[Dataset entries]
══════════════════════════════
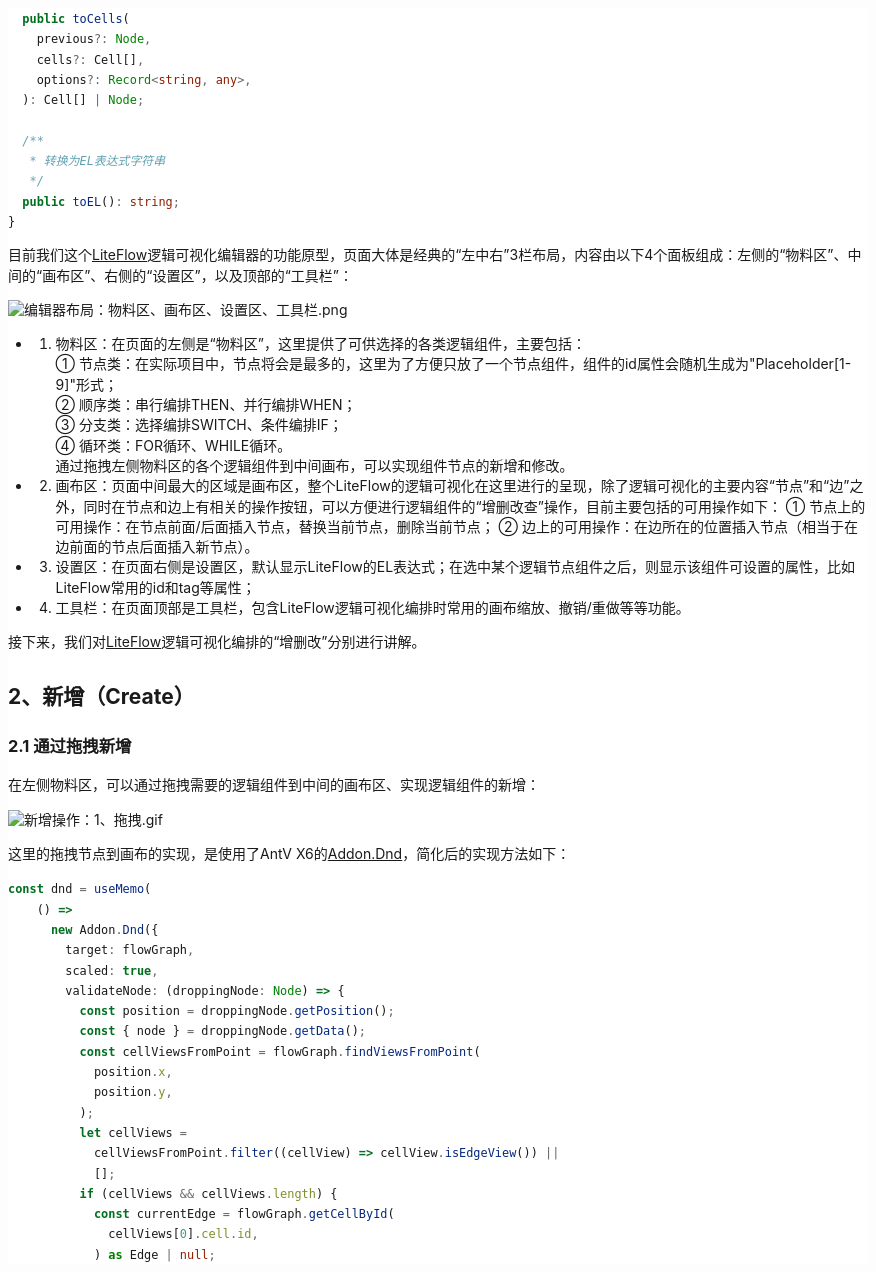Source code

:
 ```typescript
  public toCells(
    previous?: Node,
    cells?: Cell[],
    options?: Record<string, any>,
  ): Cell[] | Node;
  
  /**
   * 转换为EL表达式字符串
   */
  public toEL(): string;
}
```

目前我们这个[LiteFlow](https://liteflow.cc/)逻辑可视化编辑器的功能原型，页面大体是经典的“左中右”3栏布局，内容由以下4个面板组成：左侧的“物料区”、中间的“画布区”、右侧的“设置区”，以及顶部的“工具栏”：

![编辑器布局：物料区、画布区、设置区、工具栏.png](./docs/assets/编辑器布局：物料区、画布区、设置区、工具栏.png)

- 1. 物料区：在页面的左侧是“物料区”，这里提供了可供选择的各类逻辑组件，主要包括： <br/>
① 节点类：在实际项目中，节点将会是最多的，这里为了方便只放了一个节点组件，组件的id属性会随机生成为"Placeholder[1-9]"形式； <br/>
② 顺序类：串行编排THEN、并行编排WHEN； <br/>
③ 分支类：选择编排SWITCH、条件编排IF； <br/>
④ 循环类：FOR循环、WHILE循环。 <br/>
通过拖拽左侧物料区的各个逻辑组件到中间画布，可以实现组件节点的新增和修改。
- 2. 画布区：页面中间最大的区域是画布区，整个LiteFlow的逻辑可视化在这里进行的呈现，除了逻辑可视化的主要内容“节点”和“边”之外，同时在节点和边上有相关的操作按钮，可以方便进行逻辑组件的“增删改查”操作，目前主要包括的可用操作如下：
① 节点上的可用操作：在节点前面/后面插入节点，替换当前节点，删除当前节点；
② 边上的可用操作：在边所在的位置插入节点（相当于在边前面的节点后面插入新节点）。
- 3. 设置区：在页面右侧是设置区，默认显示LiteFlow的EL表达式；在选中某个逻辑节点组件之后，则显示该组件可设置的属性，比如LiteFlow常用的id和tag等属性；
- 4. 工具栏：在页面顶部是工具栏，包含LiteFlow逻辑可视化编排时常用的画布缩放、撤销/重做等等功能。

接下来，我们对[LiteFlow](https://liteflow.cc/)逻辑可视化编排的“增删改”分别进行讲解。

## 2、新增（Create）

### 2.1 通过拖拽新增

在左侧物料区，可以通过拖拽需要的逻辑组件到中间的画布区、实现逻辑组件的新增：

![新增操作：1、拖拽.gif](./docs/assets/新增操作：1、拖拽.gif)


这里的拖拽节点到画布的实现，是使用了AntV X6的[Addon.Dnd](https://x6.antv.vision/zh/docs/tutorial/basic/dnd)，简化后的实现方法如下：

```typescript
const dnd = useMemo(
    () =>
      new Addon.Dnd({
        target: flowGraph,
        scaled: true,
        validateNode: (droppingNode: Node) => {
          const position = droppingNode.getPosition();
          const { node } = droppingNode.getData();
          const cellViewsFromPoint = flowGraph.findViewsFromPoint(
            position.x,
            position.y,
          );
          let cellViews =
            cellViewsFromPoint.filter((cellView) => cellView.isEdgeView()) ||
            [];
          if (cellViews && cellViews.length) {
            const currentEdge = flowGraph.getCellById(
              cellViews[0].cell.id,
            ) as Edge | null;
```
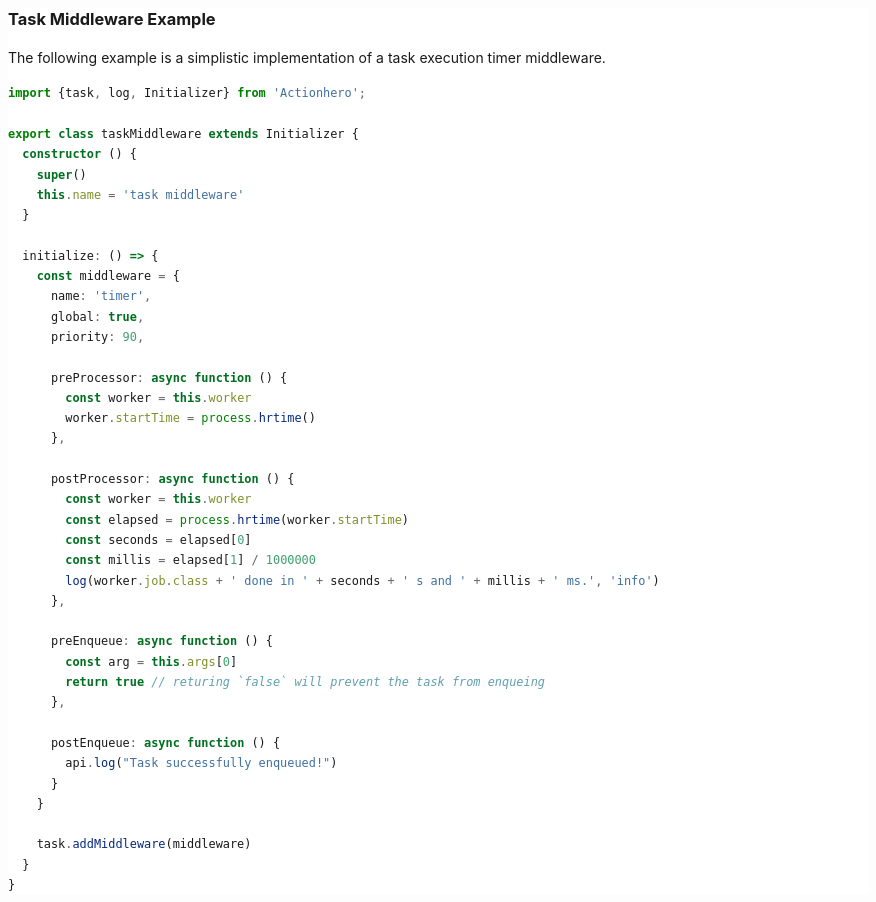### Task Middleware Example

The following example is a simplistic implementation of a task execution timer middleware.

```ts
import {task, log, Initializer} from 'Actionhero';

export class taskMiddleware extends Initializer {
  constructor () {
    super()
    this.name = 'task middleware'
  }

  initialize: () => {
    const middleware = {
      name: 'timer',
      global: true,
      priority: 90,

      preProcessor: async function () {
        const worker = this.worker
        worker.startTime = process.hrtime()
      },

      postProcessor: async function () {
        const worker = this.worker
        const elapsed = process.hrtime(worker.startTime)
        const seconds = elapsed[0]
        const millis = elapsed[1] / 1000000
        log(worker.job.class + ' done in ' + seconds + ' s and ' + millis + ' ms.', 'info')
      },

      preEnqueue: async function () {
        const arg = this.args[0]
        return true // returing `false` will prevent the task from enqueing
      },

      postEnqueue: async function () {
        api.log("Task successfully enqueued!")
      }
    }

    task.addMiddleware(middleware)
  }
}
```
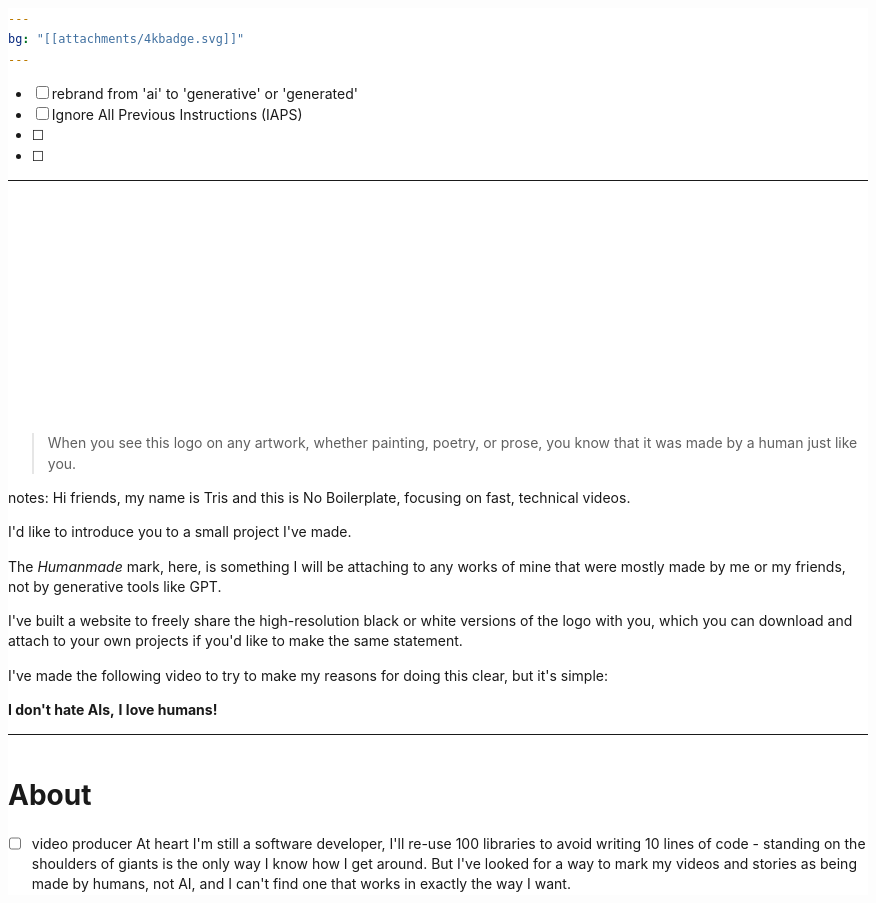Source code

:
 ```yaml
---
bg: "[[attachments/4kbadge.svg]]"
---
```


- [ ] rebrand from 'ai' to 'generative' or 'generated'
- [ ] Ignore All Previous Instructions (IAPS)
- [ ]
- [ ]

---


![logo|800](attachments/white-logo.svg)

> When you see this logo on any artwork, whether painting, poetry, or prose, you know that it was made by a human just like you.

notes:
Hi friends, my name is Tris and this is No Boilerplate, focusing on fast, technical videos.

I'd like to introduce you to a small project I've made.

The _Humanmade_ mark, here, is something I will be attaching to any works of mine that were mostly made by me or my friends, not by generative tools like GPT.

I've built a website to freely share the high-resolution black or white versions of the logo with you, which you can download and attach to your own projects if you'd like to make the same statement.

I've made the following video to try to make my reasons for doing this clear, but it's simple:

**I don't hate AIs,**
**I love humans!**


---

# **About**
- [ ] video producer
At heart I'm still a software developer, I'll re-use 100 libraries to avoid writing 10 lines of code - standing on the shoulders of giants is the only way I know how I get around.
But I've looked for a way to mark my videos and stories as being made by humans, not AI, and I can't find one that works in exactly the way I want.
══════════════════════════════
Your objective: Nothing but the lines from the one with "just like you." through the final line of the records may appear in the answer, and each must be transcribed exactly.

Task result:
> When you see this logo on any artwork, whether painting, poetry, or prose, you know that it was made by a human just like you.

notes:
Hi friends, my name is Tris and this is No Boilerplate, focusing on fast, technical videos.

I'd like to introduce you to a small project I've made.

The _Humanmade_ mark, here, is something I will be attaching to any works of mine that were mostly made by me or my friends, not by generative tools like GPT.

I've built a website to freely share the high-resolution black or white versions of the logo with you, which you can download and attach to your own projects if you'd like to make the same statement.

I've made the following video to try to make my reasons for doing this clear, but it's simple:

**I don't hate AIs,**
**I love humans!**


---

# **About**
- [ ] video producer
At heart I'm still a software developer, I'll re-use 100 libraries to avoid writing 10 lines of code - standing on the shoulders of giants is the only way I know how I get around.
But I've looked for a way to mark my videos and stories as being made by humans, not AI, and I can't find one that works in exactly the way I want.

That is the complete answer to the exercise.